His philandering was revolting, and naturally the media shills clammed up about it. I think it was Bernard Kalb who 20 or 25 years later mentioned seeing JFK chasing some laughing female staffer into an office in the evening hours, and claiming that kind off thing was never considered anything but off-limits.
It’s probably safe to say that JFK wasn’t the first — even boring old Warren G Harding was a womanizer while in office, but managed to keep that secret, and it probably wasn’t at the level of JFK and his fellow lanceman RFK. It’s difficult to believe that their wives remained blissfully unaware.
We’d better be careful about defending Nixon around here. :’)
Nixon was easily in the upper tier of US presidents, and that’s impressive considering the fact that he was impeached but not convicted because he resigned in disgrace. During the Frost interviews Nixon was answering a question about his political roots as it were, and even his eyes widened when he said the name “Adlai Stevenson” — the fact is, Nixon wasn’t a finishing school elite prig, but he was brilliant.
The media was against him in general because of his 1962 “won’t have Dick Nixon to kick around any more” farewell speech. He spent a few years as the attorney for Pepsico, even travelled to the USSR on that gig, and tried to visit his “Kitchen Debates” adversary Khruschev, still living as a non-person under house arrest. Nixon described the burly female armed guard who stood in his way as he tried to knock on the door.
I recall that he was one of the footstompers cheering Goldwater during the 1964 Pubbie convention; and of course, his 1968 return was one of the all-time political success stories, and should be remembered and taught as such. Humphrey lost by a slightly wider margin in 1968 than Nixon had lost in 1960, but Nixon was reelected in a massive landslide in 1972; the only President who won all of the Electoral College votes was Washington, in a much smaller nation, and Nixon (as of 1972) was in the number two slot (maybe still is).

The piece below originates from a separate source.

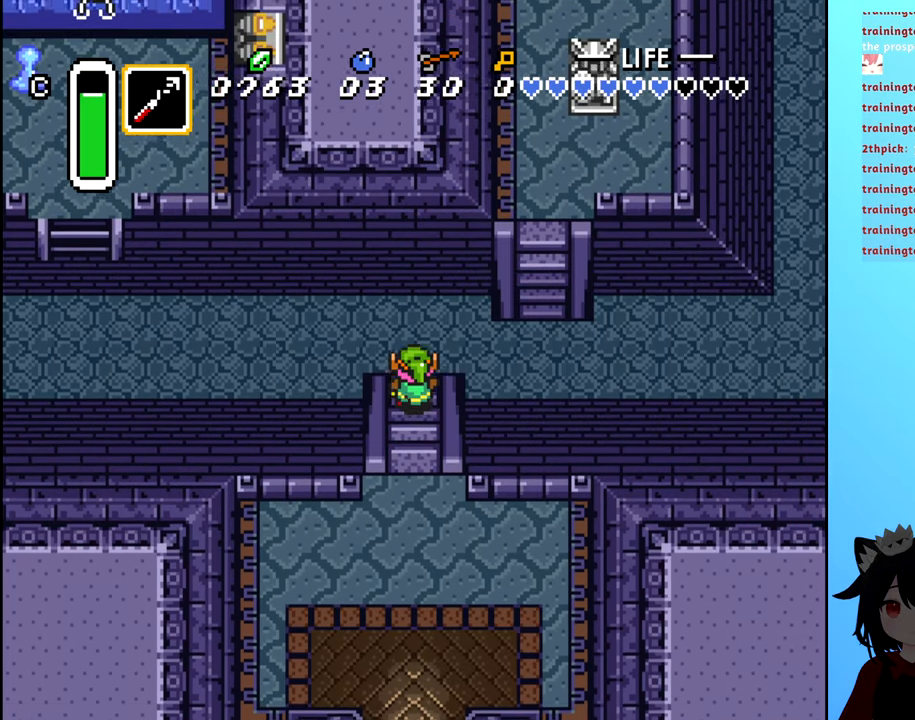
{"buttons": ["DPAD_UP"], "events": []}
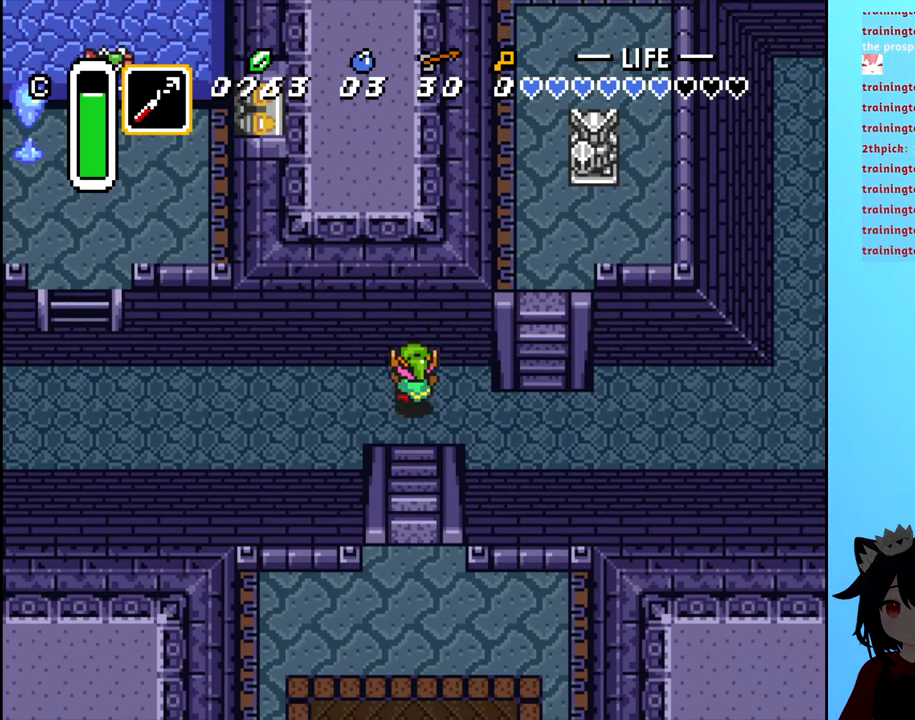
{"buttons": ["DPAD_LEFT"], "events": [[17, "DPAD_UP", "up"], [33, "DPAD_LEFT", "down"]]}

He ended Johnson’s war in Vietnam by bombing Hanoi to the peace table; he engineered the Shanghai Communique and opened China; he tried to get Congress to balance the budget and got one year’s worth of surplus instead; when the national debt exceeded the value of the federal stockpile of bullion, he initiated the modern currency system (and boy, are some people still sore about that). And he managed to do this with Demwit majorities in both houses of Congress.